JOHN NEWTON laps up some great-tasting organic ales.

In 2001, I organised an organic fund-raising dinner. The only organic item I couldn’t find was an Australian beer – so I chose a New Zealand brand, Green Fern Lager (still available). The New Zealanders have some excellent organic beers (others include Founders, Emerson’s, White Cliffs and Mike’s) which we will cover in a future issue, but for now, nine years after my fund-raiser, we’ve managed to rustle up three Australian organic ales.

Mountain Goat Brewery

When Dave Bonighton came back to Australia 13 years ago after enjoying the small “craft” beers in America, he and his business partner Cam Hines (“he’s sales, I’m ales” says Dave) noticed there were basically two kinds of beerin Australia: heavy and light. They decided to do something about it, and set up the Mountain Goat Brewery in Richmond, Melbourne.

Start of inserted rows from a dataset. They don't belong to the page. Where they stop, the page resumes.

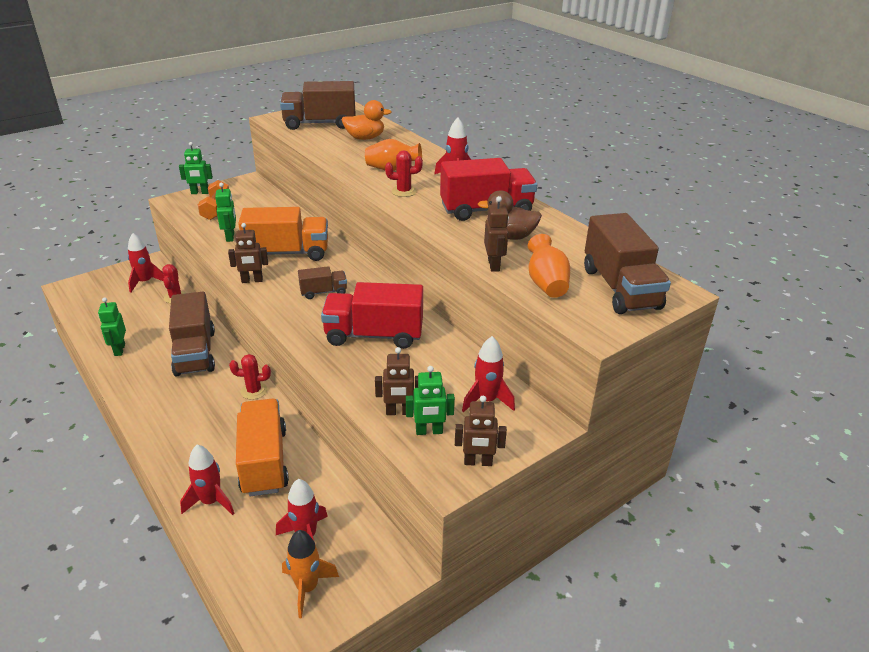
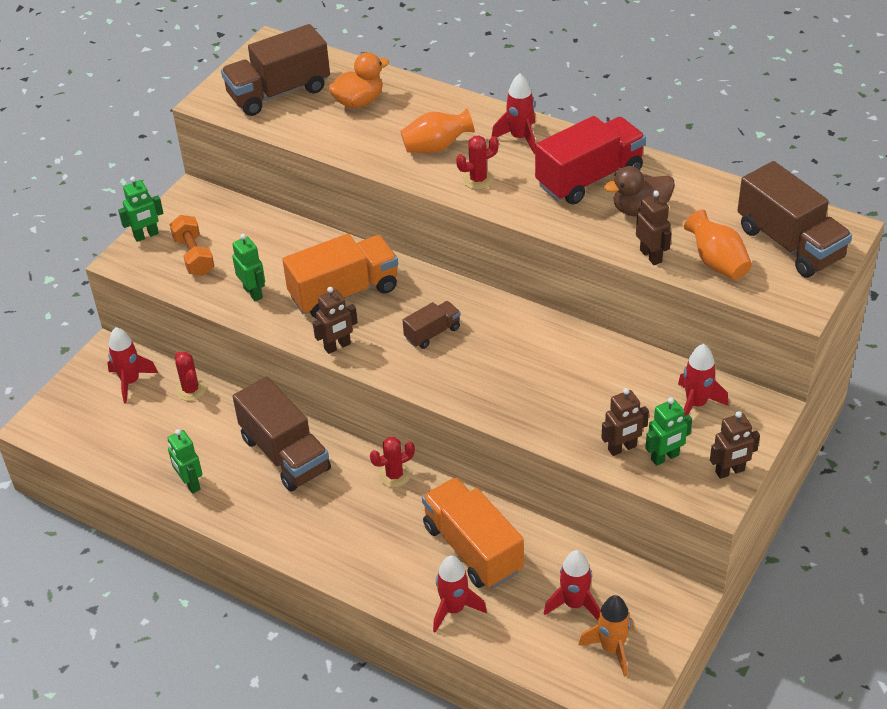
camera: 20 degrees left, 10 degrees up
red truck [321,282,423,349] -> none

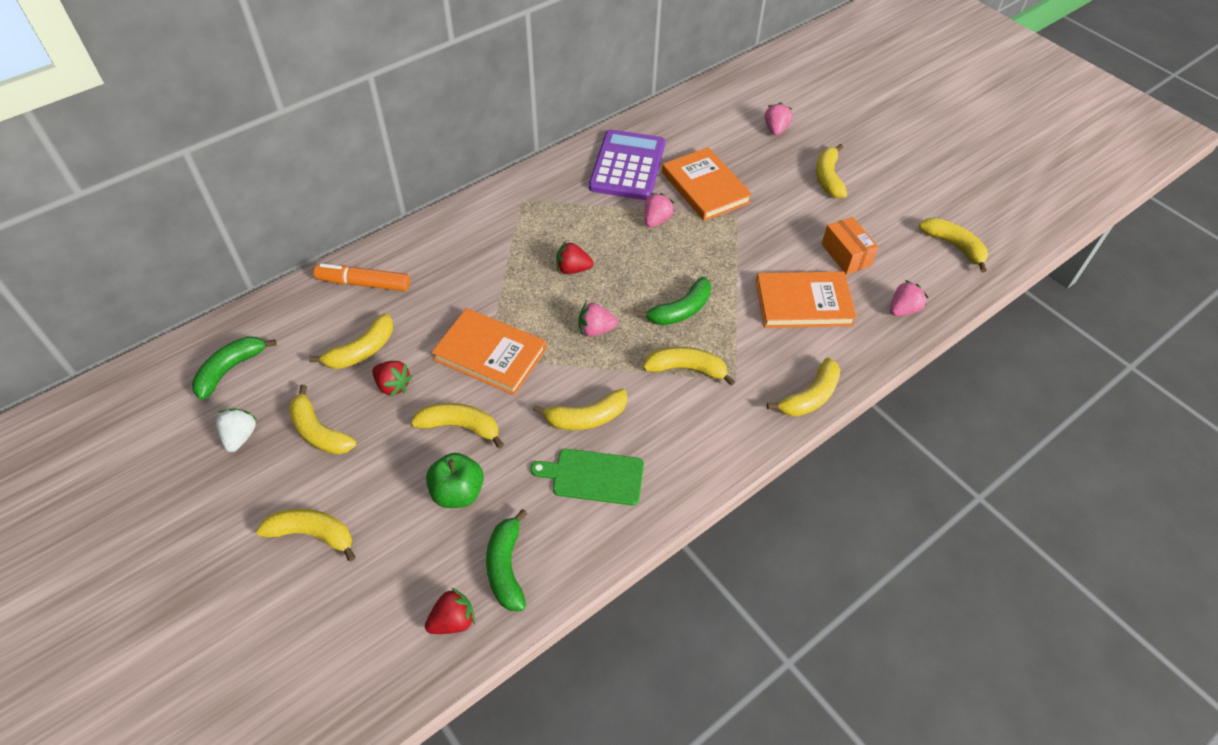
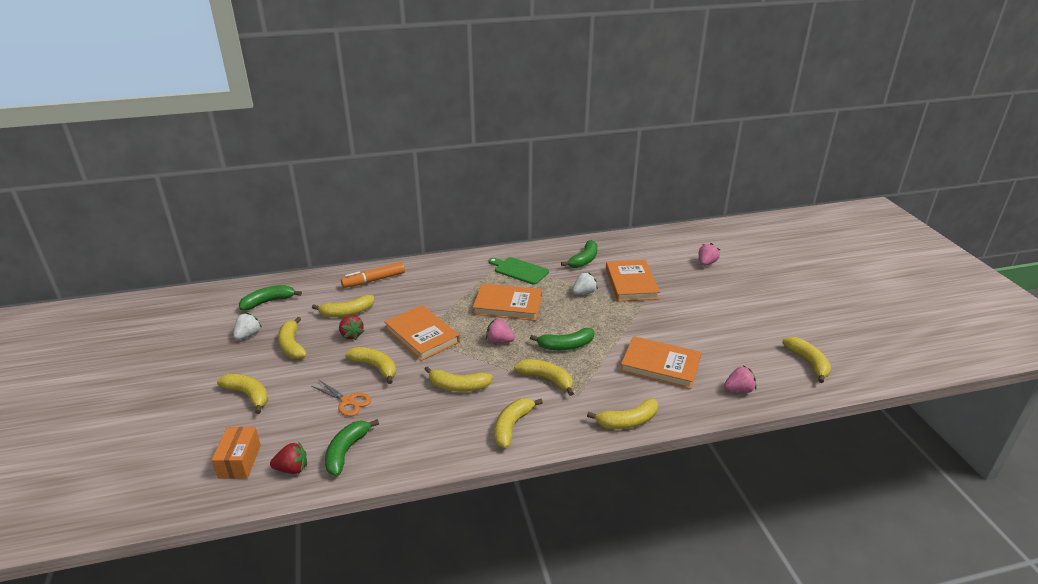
camera: 25 degrees right, 20 degrees down
orange marker [314,263,410,291] -> orange marker turned 60 degrees counterclockwise [341,262,405,288]
green apple [426,453,484,508] -> orange scissors [311,379,371,416]
green cutting board [531,449,644,506] -> green cutting board moved to [489,257,549,285]
red strawberry [556,241,594,274] -> orange book [473,283,542,321]
purple calculator [589,129,665,200] -> green banana [561,240,598,268]
pink strawberry [644,193,675,227] -> white strawberry [572,272,598,295]
yellow banana [816,144,848,199] -> yellow banana moved to [494,398,543,448]
orange box [822,217,878,275] -> orange box moved to [212,427,261,479]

“The beers we loved were ales, darker ales with lots of fruity, hops character,” he says. That led to the Hightail Ale, their first amber ale, which, while not organic, was a handcrafted traditional English-style “real ale”.

They now make an organic beer, Steam Ale, replacing their organic pale ale. “It’s sort of a hybrid ale/lager style – we use an ale yeast and ferment it like a lager – fruity, crisp and clean,” he says.

If grape juice is the stuff wine is made from, malted grain (mainly barley) is what makes beer – and the better the malt, the better the beer. And it’s this that has been a problem for Australian organic beer brewers.

“I can get organic malt from Germany,” says Bonighton, “but there doesn’t seem any point in hauling malt halfway across the world to make organic beer. We need a diverse range of malts, and lately we’ve been using malt from Joe White Maltings in central Victoria.”

  • Mountain Goat Organic Steam Ale: Pale colour, good head and a clean, hoppy nose. Thin mouth feel, yeasty and quite short, with a touch of liquorice at the end.


Chris Gordon trained as a geologist, but today he’s making an organic beer, Burragumbilli (plus a small amount of organic wine), at Koala Beer Brewery in Sydney. He also runs an organic farm in the Watagan Mountains, west of Lake Macquarie (NSW).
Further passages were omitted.